For Your Black History Month: Real Housewives of Civil Rights
By Sexual Correspondent Andrea (AJ) Plaid
I guess I’m not the only one who found the solemnity-yet-randomness of the Black History Month Minutes in my youth a tad ridiculous. I understood why the segments were needed and learned a lot from them–and still found my hand in front of my giggling mouth. The comic troupe Elite Delta Force 3 may have felt the same way.
This is their send-up of some of the women–and a couple of the men–who helped shape the civil rights movements in the US and South Africa as well as the foolish tropes of the Real Housewives franchise; the troupe is more directly spoofing Real Housewives of Atlanta. Check out The Real Housewives of Civil Rights (RHOCR).
Yes, that’s Wayne Brady as “The Dr. Reverend Martin Luther King.” Yes, that’s “Coretta Scott King” (Robin Thede) admitting “Malcolm X” fathered the youngest King kid. (As much as we know about Dr. King’s marital infidelities, as far as I know, all King’s children were sired by him.) Yes, that is Marilyn Monroe (Angela Yarborough), who The Root says is supposed to resemble RHOA‘s Kim Zolciak. (Black Moses Barbie: both are taking the piss out of the the near-deified images we have of critically beloved Black heroes. Like using Barbie dolls to encapsulate the story of Harriet Tubman, Elite Delta Force uses the “oh no they didn’t” frisson of placing these women and men–often seen as paragons of righteous Black folks who did their damnedest to uplift The Race in their own ways–in situations and saying things that would get their Righteous Black Folks’ Cards yanked. Viewers like me–deeply ingrained with love for what these people did that allowed me, the Altanta housewives, and Elite Delta Force to be here and be our Black female selves in 2011–can both raise our eyebrows and laugh out loud.
Where the troupe goes off-point for me is with Winnie Mandela and Malcolm X. The chracterization doesn’t seem so specifically and historically based on Mandela so much as I got an affable Earth Mother Africa stereotype with a generic “African” accent and generic “African” gear.
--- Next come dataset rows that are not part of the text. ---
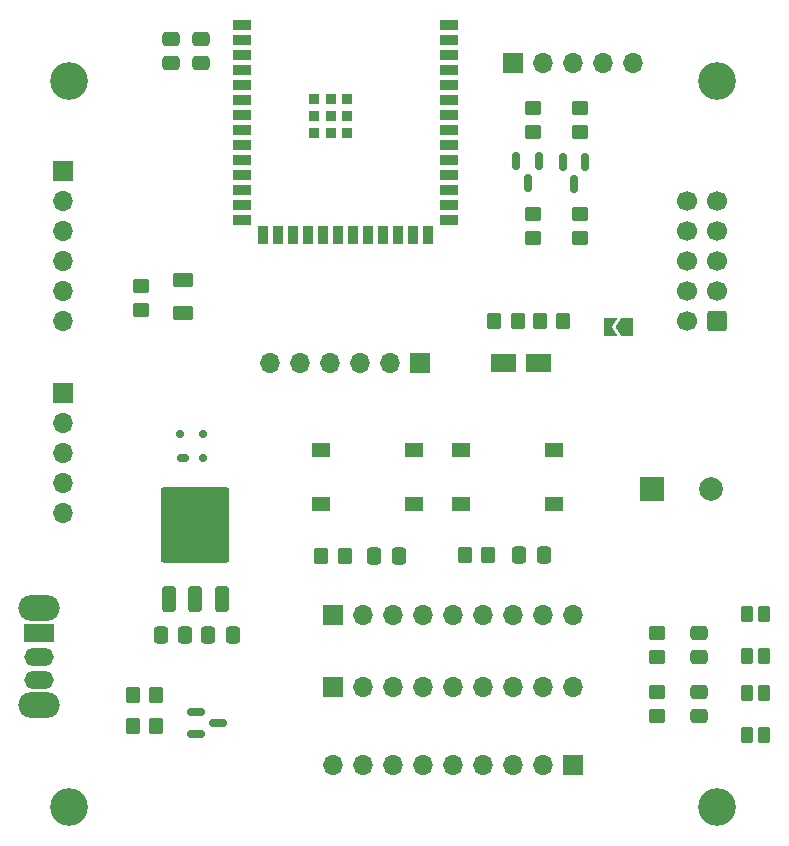
<source format=gbr>
%TF.GenerationSoftware,KiCad,Pcbnew,8.0.5*%
%TF.CreationDate,2024-10-15T02:56:11-05:00*%
%TF.ProjectId,werable_unit,77657261-626c-4655-9f75-6e69742e6b69,rev?*%
%TF.SameCoordinates,Original*%
%TF.FileFunction,Soldermask,Top*%
%TF.FilePolarity,Negative*%
%FSLAX46Y46*%
G04 Gerber Fmt 4.6, Leading zero omitted, Abs format (unit mm)*
G04 Created by KiCad (PCBNEW 8.0.5) date 2024-10-15 02:56:11*
%MOMM*%
%LPD*%
G01*
G04 APERTURE LIST*
G04 Aperture macros list*
%AMRoundRect*
0 Rectangle with rounded corners*
0 $1 Rounding radius*
0 $2 $3 $4 $5 $6 $7 $8 $9 X,Y pos of 4 corners*
0 Add a 4 corners polygon primitive as box body*
4,1,4,$2,$3,$4,$5,$6,$7,$8,$9,$2,$3,0*
0 Add four circle primitives for the rounded corners*
1,1,$1+$1,$2,$3*
1,1,$1+$1,$4,$5*
1,1,$1+$1,$6,$7*
1,1,$1+$1,$8,$9*
0 Add four rect primitives between the rounded corners*
20,1,$1+$1,$2,$3,$4,$5,0*
20,1,$1+$1,$4,$5,$6,$7,0*
20,1,$1+$1,$6,$7,$8,$9,0*
20,1,$1+$1,$8,$9,$2,$3,0*%
%AMFreePoly0*
4,1,6,1.000000,0.000000,0.500000,-0.750000,-0.500000,-0.750000,-0.500000,0.750000,0.500000,0.750000,1.000000,0.000000,1.000000,0.000000,$1*%
%AMFreePoly1*
4,1,6,0.500000,-0.750000,-0.650000,-0.750000,-0.150000,0.000000,-0.650000,0.750000,0.500000,0.750000,0.500000,-0.750000,0.500000,-0.750000,$1*%
G04 Aperture macros list end*
%ADD10R,1.500000X1.500000*%
%ADD11FreePoly0,0.000000*%
%ADD12FreePoly0,180.000000*%
%ADD13RoundRect,0.150000X-0.150000X0.587500X-0.150000X-0.587500X0.150000X-0.587500X0.150000X0.587500X0*%
%ADD14R,1.550000X1.300000*%
%ADD15RoundRect,0.250000X-0.450000X0.350000X-0.450000X-0.350000X0.450000X-0.350000X0.450000X0.350000X0*%
%ADD16R,1.700000X1.700000*%
%ADD17O,1.700000X1.700000*%
%ADD18RoundRect,0.250000X-0.350000X-0.450000X0.350000X-0.450000X0.350000X0.450000X-0.350000X0.450000X0*%
%ADD19C,3.200000*%
%ADD20O,2.500000X1.500000*%
%ADD21R,2.500000X1.500000*%
%ADD22O,3.500000X2.200000*%
%ADD23RoundRect,0.250000X-0.337500X-0.475000X0.337500X-0.475000X0.337500X0.475000X-0.337500X0.475000X0*%
%ADD24RoundRect,0.250000X0.600000X0.600000X-0.600000X0.600000X-0.600000X-0.600000X0.600000X-0.600000X0*%
%ADD25C,1.700000*%
%ADD26R,1.498600X0.889000*%
%ADD27R,0.889000X1.498600*%
%ADD28R,0.889000X0.889000*%
%ADD29RoundRect,0.250000X0.450000X-0.350000X0.450000X0.350000X-0.450000X0.350000X-0.450000X-0.350000X0*%
%ADD30RoundRect,0.250000X0.275000X-0.450000X0.275000X0.450000X-0.275000X0.450000X-0.275000X-0.450000X0*%
%ADD31RoundRect,0.250000X-0.475000X0.337500X-0.475000X-0.337500X0.475000X-0.337500X0.475000X0.337500X0*%
%ADD32FreePoly1,180.000000*%
%ADD33RoundRect,0.250000X0.350000X-0.850000X0.350000X0.850000X-0.350000X0.850000X-0.350000X-0.850000X0*%
%ADD34RoundRect,0.249997X2.650003X-2.950003X2.650003X2.950003X-2.650003X2.950003X-2.650003X-2.950003X0*%
%ADD35R,2.000000X2.000000*%
%ADD36C,2.000000*%
%ADD37RoundRect,0.250000X0.475000X-0.337500X0.475000X0.337500X-0.475000X0.337500X-0.475000X-0.337500X0*%
%ADD38RoundRect,0.250000X0.625000X-0.375000X0.625000X0.375000X-0.625000X0.375000X-0.625000X-0.375000X0*%
%ADD39RoundRect,0.250000X0.337500X0.475000X-0.337500X0.475000X-0.337500X-0.475000X0.337500X-0.475000X0*%
%ADD40RoundRect,0.150000X-0.587500X-0.150000X0.587500X-0.150000X0.587500X0.150000X-0.587500X0.150000X0*%
%ADD41RoundRect,0.175000X0.325000X-0.175000X0.325000X0.175000X-0.325000X0.175000X-0.325000X-0.175000X0*%
%ADD42RoundRect,0.150000X0.150000X-0.200000X0.150000X0.200000X-0.150000X0.200000X-0.150000X-0.200000X0*%
G04 APERTURE END LIST*
D10*
%TO.C,JP2*%
X110696500Y-78266000D03*
X113096500Y-78266000D03*
D11*
X109896500Y-78266000D03*
D12*
X113896500Y-78266000D03*
%TD*%
D13*
%TO.C,Q2*%
X117346900Y-61216300D03*
X115446900Y-61216300D03*
X116396900Y-63091300D03*
%TD*%
D14*
%TO.C,SW4*%
X106769000Y-85634000D03*
X114719000Y-85634000D03*
X106769000Y-90134000D03*
X114719000Y-90134000D03*
%TD*%
D15*
%TO.C,R14*%
X116896900Y-56653800D03*
X116896900Y-58653800D03*
%TD*%
D16*
%TO.C,J15*%
X96012000Y-105664000D03*
D17*
X98552000Y-105664000D03*
X101092000Y-105664000D03*
X103632000Y-105664000D03*
X106172000Y-105664000D03*
X108712000Y-105664000D03*
X111252000Y-105664000D03*
X113792000Y-105664000D03*
X116332000Y-105664000D03*
%TD*%
D18*
%TO.C,R9*%
X79000600Y-108940600D03*
X81000600Y-108940600D03*
%TD*%
%TO.C,R8*%
X78997500Y-106347000D03*
X80997500Y-106347000D03*
%TD*%
D16*
%TO.C,J14*%
X96012000Y-99568000D03*
D17*
X98552000Y-99568000D03*
X101092000Y-99568000D03*
X103632000Y-99568000D03*
X106172000Y-99568000D03*
X108712000Y-99568000D03*
X111252000Y-99568000D03*
X113792000Y-99568000D03*
X116332000Y-99568000D03*
%TD*%
D19*
%TO.C,H4*%
X128524000Y-115824000D03*
%TD*%
D18*
%TO.C,R25*%
X94989500Y-94546000D03*
X96989500Y-94546000D03*
%TD*%
D20*
%TO.C,U7*%
X71120000Y-105092000D03*
X71120000Y-103092000D03*
D21*
X71120000Y-101092000D03*
D22*
X71120000Y-107192000D03*
X71120000Y-98992000D03*
%TD*%
D23*
%TO.C,C19*%
X111738500Y-94488000D03*
X113813500Y-94488000D03*
%TD*%
D16*
%TO.C,J9*%
X103378000Y-78232000D03*
D17*
X100838000Y-78232000D03*
X98298000Y-78232000D03*
X95758000Y-78232000D03*
X93218000Y-78232000D03*
X90678000Y-78232000D03*
%TD*%
D24*
%TO.C,J12*%
X128524000Y-74676000D03*
D25*
X125984000Y-74676000D03*
X128524000Y-72136000D03*
X125984000Y-72136000D03*
X128524000Y-69596000D03*
X125984000Y-69596000D03*
X128524000Y-67056000D03*
X125984000Y-67056000D03*
X128524000Y-64516000D03*
X125984000Y-64516000D03*
%TD*%
D26*
%TO.C,U10*%
X88278000Y-49604000D03*
X88278000Y-50874000D03*
X88278000Y-52144000D03*
X88278000Y-53414000D03*
X88278000Y-54684000D03*
X88278000Y-55954000D03*
X88278000Y-57224000D03*
X88278000Y-58494000D03*
X88278000Y-59764000D03*
X88278000Y-61034000D03*
X88278000Y-62304000D03*
X88278000Y-63574000D03*
X88278000Y-64844000D03*
X88278000Y-66114000D03*
D27*
X90043000Y-67364000D03*
X91313000Y-67364000D03*
X92583000Y-67364000D03*
X93853000Y-67364000D03*
X95123000Y-67364000D03*
X96393000Y-67364000D03*
X97663000Y-67364000D03*
X98933000Y-67364000D03*
X100203000Y-67364000D03*
X101473000Y-67364000D03*
X102743000Y-67364000D03*
X104013000Y-67364000D03*
D26*
X105778000Y-66114000D03*
X105778000Y-64844000D03*
X105778000Y-63574000D03*
X105778000Y-62304000D03*
X105778000Y-61034000D03*
X105778000Y-59764000D03*
X105778000Y-58494000D03*
X105778000Y-57224000D03*
X105778000Y-55954000D03*
X105778000Y-54684000D03*
X105778000Y-53414000D03*
X105778000Y-52144000D03*
X105778000Y-50874000D03*
X105778000Y-49604000D03*
D28*
X95778000Y-57324000D03*
X95778000Y-55924000D03*
X94378000Y-55924000D03*
X94378000Y-57324000D03*
X94378000Y-58724000D03*
X95778000Y-58724000D03*
X97178000Y-58724000D03*
X97178000Y-57324000D03*
X97178000Y-55924000D03*
%TD*%
D29*
%TO.C,R7*%
X79756000Y-73752000D03*
X79756000Y-71752000D03*
%TD*%
D15*
%TO.C,R15*%
X112896900Y-56653800D03*
X112896900Y-58653800D03*
%TD*%
D30*
%TO.C,SW5*%
X131035000Y-103050000D03*
X131035000Y-99450000D03*
X132475000Y-103050000D03*
X132475000Y-99450000D03*
%TD*%
D31*
%TO.C,C2*%
X126944000Y-106086500D03*
X126944000Y-108161500D03*
%TD*%
D15*
%TO.C,R20*%
X112896900Y-65653800D03*
X112896900Y-67653800D03*
%TD*%
D12*
%TO.C,JP1*%
X120904000Y-75184000D03*
D32*
X119454000Y-75184000D03*
%TD*%
D16*
%TO.C,J1*%
X73152000Y-61976000D03*
D17*
X73152000Y-64516000D03*
X73152000Y-67056000D03*
X73152000Y-69596000D03*
X73152000Y-72136000D03*
X73152000Y-74676000D03*
%TD*%
D33*
%TO.C,U5*%
X82048000Y-98248000D03*
X84328000Y-98248000D03*
D34*
X84328000Y-91948000D03*
D33*
X86608000Y-98248000D03*
%TD*%
D19*
%TO.C,H3*%
X73660000Y-115824000D03*
%TD*%
D30*
%TO.C,SW6*%
X131055000Y-109772000D03*
X131055000Y-106172000D03*
X132495000Y-109772000D03*
X132495000Y-106172000D03*
%TD*%
D35*
%TO.C,U4*%
X123016000Y-88900000D03*
D36*
X128016000Y-88900000D03*
%TD*%
D18*
%TO.C,R18*%
X111621500Y-74676000D03*
X109621500Y-74676000D03*
%TD*%
D37*
%TO.C,C24*%
X82296000Y-52875000D03*
X82296000Y-50800000D03*
%TD*%
D18*
%TO.C,R13*%
X113477800Y-74676000D03*
X115477800Y-74676000D03*
%TD*%
D19*
%TO.C,H1*%
X73660000Y-54356000D03*
%TD*%
D38*
%TO.C,D6*%
X83312000Y-74044000D03*
X83312000Y-71244000D03*
%TD*%
D15*
%TO.C,R19*%
X116896900Y-65653800D03*
X116896900Y-67653800D03*
%TD*%
D16*
%TO.C,J13*%
X116332000Y-112268000D03*
D17*
X113792000Y-112268000D03*
X111252000Y-112268000D03*
X108712000Y-112268000D03*
X106172000Y-112268000D03*
X103632000Y-112268000D03*
X101092000Y-112268000D03*
X98552000Y-112268000D03*
X96012000Y-112268000D03*
%TD*%
D16*
%TO.C,J11*%
X73152000Y-80772000D03*
D17*
X73152000Y-83312000D03*
X73152000Y-85852000D03*
X73152000Y-88392000D03*
X73152000Y-90932000D03*
%TD*%
D18*
%TO.C,R26*%
X107113500Y-94488000D03*
X109113500Y-94488000D03*
%TD*%
D29*
%TO.C,R3*%
X123444000Y-103124000D03*
X123444000Y-101124000D03*
%TD*%
D19*
%TO.C,H2*%
X128524000Y-54356000D03*
%TD*%
D29*
%TO.C,R2*%
X123444000Y-108124000D03*
X123444000Y-106124000D03*
%TD*%
D16*
%TO.C,J8*%
X111252000Y-52857400D03*
D17*
X113792000Y-52857400D03*
X116332000Y-52857400D03*
X118872000Y-52857400D03*
X121412000Y-52857400D03*
%TD*%
D14*
%TO.C,SW3*%
X94921000Y-85634000D03*
X102871000Y-85634000D03*
X94921000Y-90134000D03*
X102871000Y-90134000D03*
%TD*%
D13*
%TO.C,Q3*%
X113396900Y-61153800D03*
X111496900Y-61153800D03*
X112446900Y-63028800D03*
%TD*%
D39*
%TO.C,C4*%
X83469250Y-101243000D03*
X81394250Y-101243000D03*
%TD*%
D23*
%TO.C,C18*%
X99452000Y-94546000D03*
X101527000Y-94546000D03*
%TD*%
D37*
%TO.C,C23*%
X84836000Y-52875000D03*
X84836000Y-50800000D03*
%TD*%
D40*
%TO.C,D4*%
X84362500Y-107767500D03*
X84362500Y-109667500D03*
X86237500Y-108717500D03*
%TD*%
D41*
%TO.C,D2*%
X83253000Y-86273000D03*
D42*
X84953000Y-86273000D03*
X84953000Y-84273000D03*
X83053000Y-84273000D03*
%TD*%
D31*
%TO.C,C1*%
X126944000Y-101086500D03*
X126944000Y-103161500D03*
%TD*%
D39*
%TO.C,C3*%
X87469250Y-101243000D03*
X85394250Y-101243000D03*
%TD*%
M02*

</source>
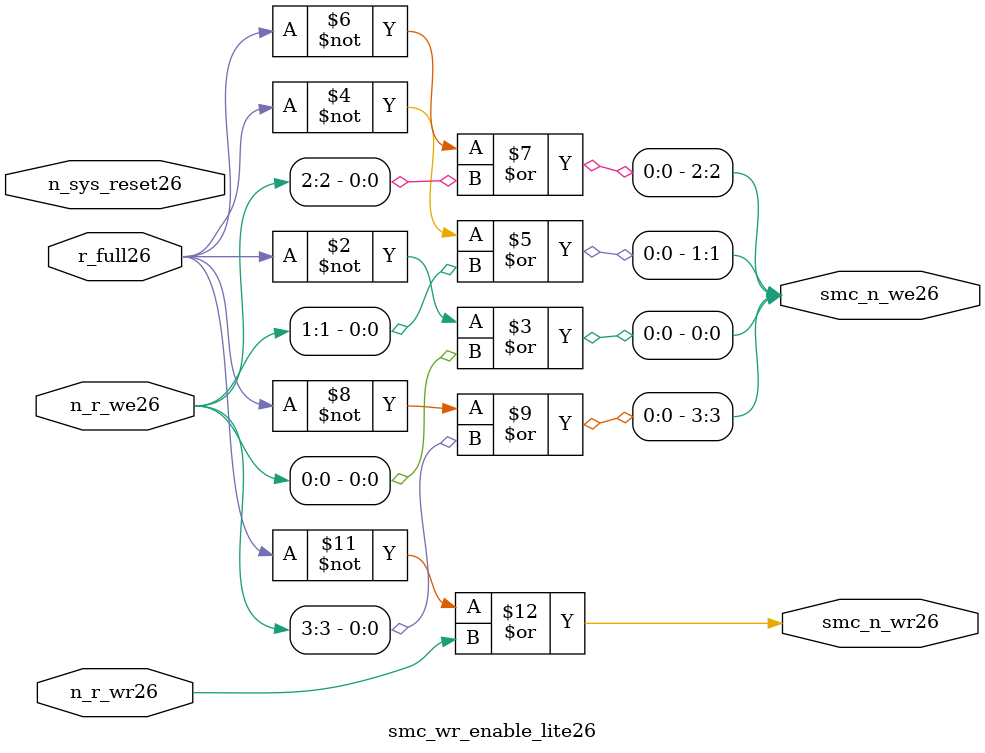
<source format=v>


  module smc_wr_enable_lite26 (

                      //inputs26                      

                      n_sys_reset26,
                      r_full26,
                      n_r_we26,
                      n_r_wr26,

                      //outputs26

                      smc_n_we26,
                      smc_n_wr26);

//I26/O26
   
   input             n_sys_reset26;   //system reset
   input             r_full26;    // Full cycle write strobe26
   input [3:0]       n_r_we26;    //write enable from smc_strobe26
   input             n_r_wr26;    //write strobe26 from smc_strobe26
   output [3:0]      smc_n_we26;  // write enable (active low26)
   output            smc_n_wr26;  // write strobe26 (active low26)
   
   
//output reg declaration26.
   
   reg [3:0]          smc_n_we26;
   reg                smc_n_wr26;

//----------------------------------------------------------------------
// negedge strobes26 with clock26.
//----------------------------------------------------------------------
      

//----------------------------------------------------------------------
      
//--------------------------------------------------------------------
// Gate26 Write strobes26 with clock26.
//--------------------------------------------------------------------

  always @(r_full26 or n_r_we26)
  
  begin
  
     smc_n_we26[0] = ((~r_full26  ) | n_r_we26[0] );

     smc_n_we26[1] = ((~r_full26  ) | n_r_we26[1] );

     smc_n_we26[2] = ((~r_full26  ) | n_r_we26[2] );

     smc_n_we26[3] = ((~r_full26  ) | n_r_we26[3] );

  
  end

//--------------------------------------------------------------------   
//write strobe26 generation26
//--------------------------------------------------------------------   

  always @(n_r_wr26 or r_full26 )
  
     begin
  
        smc_n_wr26 = ((~r_full26 ) | n_r_wr26 );
       
     end

endmodule // smc_wr_enable26


</source>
I felt the same about how El Hajj Malik El-Shabazz is portrayed: I understand that he is a man rendered inelegant due to dealing with the fallout from a tryst with his wife’s friend, but I think it would have been funnier if the actor played with Shabazz’s well-known fiery eloquence, even if he has to Denzel it.
I also know some people are feeling some kind of way about RHOCR, as witnessed in the comment section on YouTube.